RE: Torsion bar used to support weight
Do you think there would be a way to disengage the torsion bar after a certain point (say 80 degree angle of twist) and possibly catch the lid with some other type of system such as a compression spring?
The problem I see is that if you were to disengage the torsion bar it would go back to its neutral position, and then you would have to preload the bar to be able to close and open the lid... could be interesting to think about because that way the torsion bar would be less likely to experience creep or failure.
RE: Torsion bar used to support weight
you could install a counterweight as a temporary thing, only fitted during opening and closing.
you could have a "cunning" shock absorber built into the tube. if you filled the tube with oil, and dragged a piston along the tube, controlled by a cable. putting in more thought than i've time for, i think you could get a mechanism that'll slow the descent of the lid, likely both sides of zero. again, without much thought, it looks as though it'd also function as a lift "drag" ... increasing the lift force.

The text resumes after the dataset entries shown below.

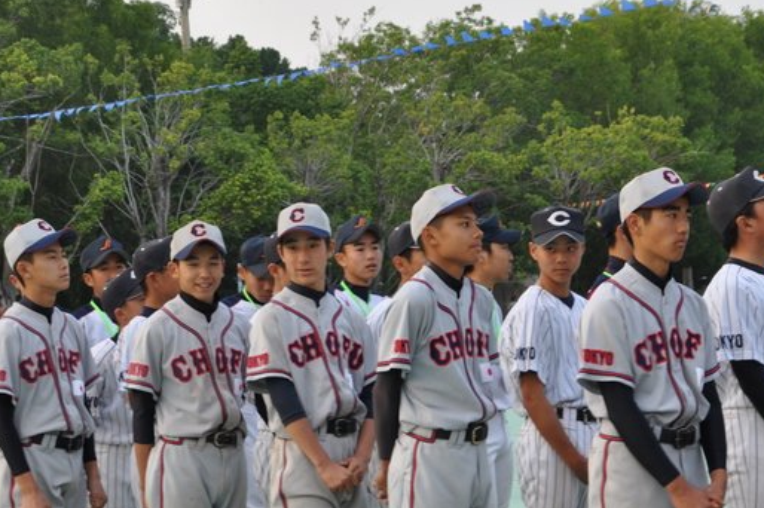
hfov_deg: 20.8
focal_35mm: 98
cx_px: 449
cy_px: 364
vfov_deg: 13.9
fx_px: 2078
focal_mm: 42
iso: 200
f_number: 7.1
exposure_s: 1/50
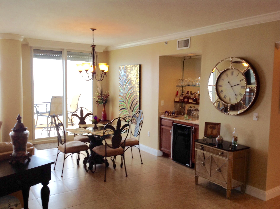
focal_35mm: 35
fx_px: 283
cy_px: 104
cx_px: 140
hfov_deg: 52.7
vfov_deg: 40.6
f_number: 2.4
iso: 50
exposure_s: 1/24
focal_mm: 4.28
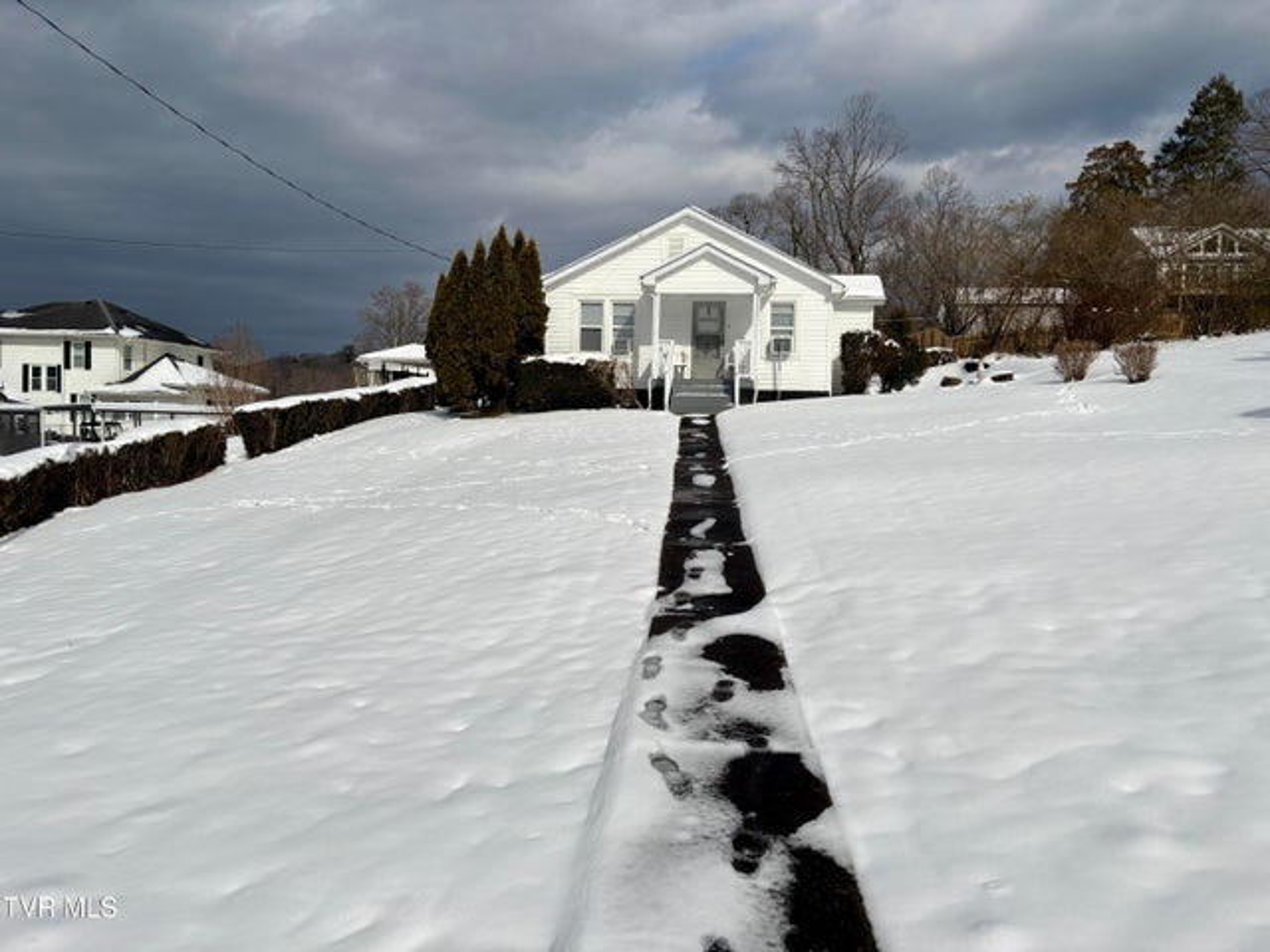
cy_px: 476
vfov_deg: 53.1
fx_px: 954
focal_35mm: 26
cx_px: 635
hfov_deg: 67.3
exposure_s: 1/12195
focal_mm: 5.96
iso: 50
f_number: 1.6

thinking about how this works ... as i understand it, it falls down to some angle under gravity, for small angles the torque due to weight exceeds the internal torque the tube generates as a result of it's twist. then the operator pulls it down a little to latch it down. so releasing the latches means the tube is twisted more than it wants to be (to react the weight) so it'd raise itslef (but only up to the balance point, and the operator has to lift it beyond this point. so you want something to absorb the potential released as the lid descends (right now we're using strain energy in the torsion bar).
RE: Torsion bar used to support weight
You are right with the description. The reason why it becomes tricky is because you need something to absorb the potential released as the lid descends in both directions, both opening and closing. The torsion bar effectively does this however is prone to failure, makes sense from some of the calculation we have been doing.
Perhaps a good solution would be to flip to the side rather than over the front, this would significantly reduce the moment arm created by the mass of the lid, also if a torsion bar is used then the length of the bar could be much longer allowing to reach that 90 degree angle of twist much easier than for the short bar.